In a points based system, the lender may have a security interest in the points themselves. In this situation, it would be treated in much the same way a car loan or any other secured loan is treated in bankruptcy. (Learn more in Secured Debts in Chapter 7 Bankruptcy.)
When you take out a timeshare mortgage, you give the lender the right to foreclose your timeshare if you fail to repay the loan as agreed. Bankruptcy can affect the foreclosure process depending on when you file.

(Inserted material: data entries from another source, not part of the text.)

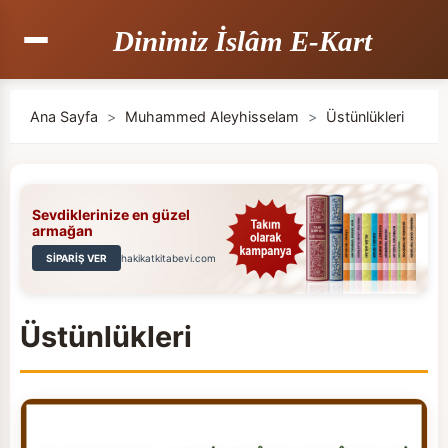
Dinimiz İslâm E-Kart
Ana Sayfa
>
Muhammed Aleyhisselam
>
Üstünlükleri
Sevdiklerinize en güzel
armağan
SİPARİŞ VER
hakikatkitabevi.com
Üstünlükleri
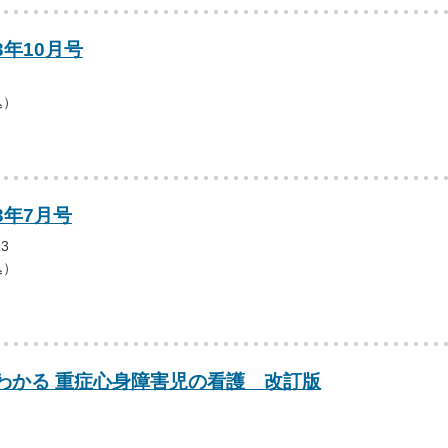
3年10月号
込）
3年7月号
3
込）
わかる 重症心身障害児の看護 改訂版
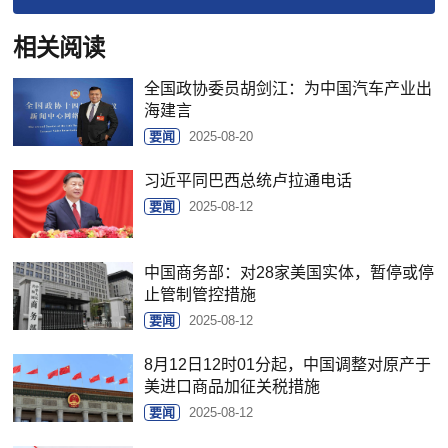
相关阅读
全国政协委员胡剑江：为中国汽车产业出
海建言
要闻
2025-08-20
习近平同巴西总统卢拉通电话
要闻
2025-08-12
中国商务部：对28家美国实体，暂停或停
止管制管控措施
要闻
2025-08-12
8月12日12时01分起，中国调整对原产于
美进口商品加征关税措施
要闻
2025-08-12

If the lender has either not begun the foreclosure process or is in the middle of the foreclosure process, you must list the lender and the debt as part of your bankruptcy. The lender will likely ask the bankruptcy court for permission to foreclose the timeshare. Any equity in the timeshare will go to the trustee to be distributed to your creditors. If, however, you owe more on the mortgage than the timeshare is worth, the difference is called a deficiency. Your bankruptcy discharge will wipe out your obligation to repay the deficiency.
If you lose your timeshare in foreclosure before you file for bankruptcy, any deficiency is unsecured debt. It will be wiped out in the bankruptcy
Most timeshare owners must pay annual maintenance fees and other dues. If you fall behind on these payments, whether you can discharge the debt in bankruptcy depends on when you incurred the fees.

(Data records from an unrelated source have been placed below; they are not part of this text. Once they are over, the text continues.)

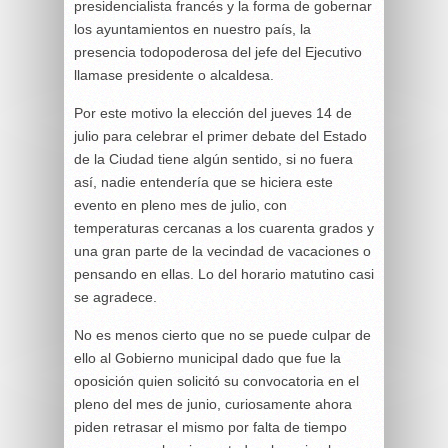
presidencialista francés y la forma de gobernar
los ayuntamientos en nuestro país, la
presencia todopoderosa del jefe del Ejecutivo
llamase presidente o alcaldesa.
Por este motivo la elección del jueves 14 de
julio para celebrar el primer debate del Estado
de la Ciudad tiene algún sentido, si no fuera
así, nadie entendería que se hiciera este
evento en pleno mes de julio, con
temperaturas cercanas a los cuarenta grados y
una gran parte de la vecindad de vacaciones o
pensando en ellas. Lo del horario matutino casi
se agradece.
No es menos cierto que no se puede culpar de
ello al Gobierno municipal dado que fue la
oposición quien solicitó su convocatoria en el
pleno del mes de junio, curiosamente ahora
piden retrasar el mismo por falta de tiempo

If you give up your timeshare in the bankruptcy, any annual maintenance fees and other dues that you incurred before filing for bankruptcy will be wiped out by the bankruptcy discharge.
What happens to fees you incur after you file for bankruptcy? Most (but not all) jurisdictions treat timeshare maintenance fees and dues like homeowners association (HOA) fees. In Chpater 7, you cannot discharge HOA fees that you incur after you've filed for bankruptcy (these are called postpetition fees). If your jurisdiction treats timeshare fees like HOA fees, then you'll probably be on the hook for them after bankruptcy. This area of the law is unsettled, however, so you may want to consult with an experienced bankruptcy attorney in your area to find out how courts in your jurisdiction treat these types of fees.